• 本文
□ □ □

「へそ曲がり旅日記」(岐阜県木曽路)
地方創生を願って旅日記(小説)をスタートします。まずは縁深き岐阜県からです。
木曽路の陰影に、あえて迷い込んでみる。岐阜の古い宿場町から。
皆さま、こんにちは。
すっかり季節も移ろい、どこか遠くへ心を飛ばしたくなる今日この頃。
世間の「週末弾丸ツアー」の賑わいを少しだけ横目に見て、私は今、岐阜の古い宿場町に立っています。
宿場町、と言っても、みんなが自撮り棒を手に集まるメインストリートではありません。
私が足を止めたのは、そこから一本外れた、地元の方の生活が見られるような裏通りです。
「映えを裏切る、静けさの贅沢」
「わざわざここまで来て、なぜそんな泥壁ばかり見ているの?」
もし同行者がいたら、きっと呆れられていたことでしょう。
でも、幸田露伴のいう酔興ではないけれど、
旅の本当の面白さは「誰も見向きもしないもの」の中に、
自分だけの価値を見つけることにある気がするのです。

□ □ □

• 提示資料

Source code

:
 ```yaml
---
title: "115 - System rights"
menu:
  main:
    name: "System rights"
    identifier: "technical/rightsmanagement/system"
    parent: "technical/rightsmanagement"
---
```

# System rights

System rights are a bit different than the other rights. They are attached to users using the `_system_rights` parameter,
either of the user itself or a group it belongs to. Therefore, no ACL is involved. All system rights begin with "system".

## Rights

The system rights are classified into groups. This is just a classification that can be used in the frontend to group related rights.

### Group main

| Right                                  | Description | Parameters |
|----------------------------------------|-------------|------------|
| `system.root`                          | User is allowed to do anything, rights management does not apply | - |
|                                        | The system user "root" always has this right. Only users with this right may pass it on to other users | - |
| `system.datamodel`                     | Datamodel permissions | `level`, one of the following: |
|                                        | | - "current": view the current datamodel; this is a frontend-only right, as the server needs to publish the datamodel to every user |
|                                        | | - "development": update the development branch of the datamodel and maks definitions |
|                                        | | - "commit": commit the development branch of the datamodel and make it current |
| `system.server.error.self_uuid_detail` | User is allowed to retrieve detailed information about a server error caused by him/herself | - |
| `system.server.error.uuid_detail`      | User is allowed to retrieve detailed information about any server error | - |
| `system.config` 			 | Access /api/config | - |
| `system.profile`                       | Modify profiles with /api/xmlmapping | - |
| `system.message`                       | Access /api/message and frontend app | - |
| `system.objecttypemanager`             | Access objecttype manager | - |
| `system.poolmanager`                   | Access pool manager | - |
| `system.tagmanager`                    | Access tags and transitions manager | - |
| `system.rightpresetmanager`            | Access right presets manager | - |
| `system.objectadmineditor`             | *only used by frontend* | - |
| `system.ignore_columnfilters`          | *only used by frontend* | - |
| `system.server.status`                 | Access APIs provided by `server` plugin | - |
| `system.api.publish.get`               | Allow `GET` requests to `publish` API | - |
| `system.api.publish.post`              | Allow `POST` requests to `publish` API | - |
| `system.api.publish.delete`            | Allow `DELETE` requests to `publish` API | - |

□ □ □

旅日記の「宿場町、と言っても、みんなが自撮り棒を手に集まるメインストリートではありません。」から「もし同行者がいたら、きっと呆れられていたことでしょう。」までを両端も含めて、「裏通り」を「路地」に置き換えて書き写しなさい。

• 解答
宿場町、と言っても、みんなが自撮り棒を手に集まるメインストリートではありません。
私が足を止めたのは、そこから一本外れた、地元の方の生活が見られるような路地です。
「映えを裏切る、静けさの贅沢」
「わざわざここまで来て、なぜそんな泥壁ばかり見ているの?」
もし同行者がいたら、きっと呆れられていたことでしょう。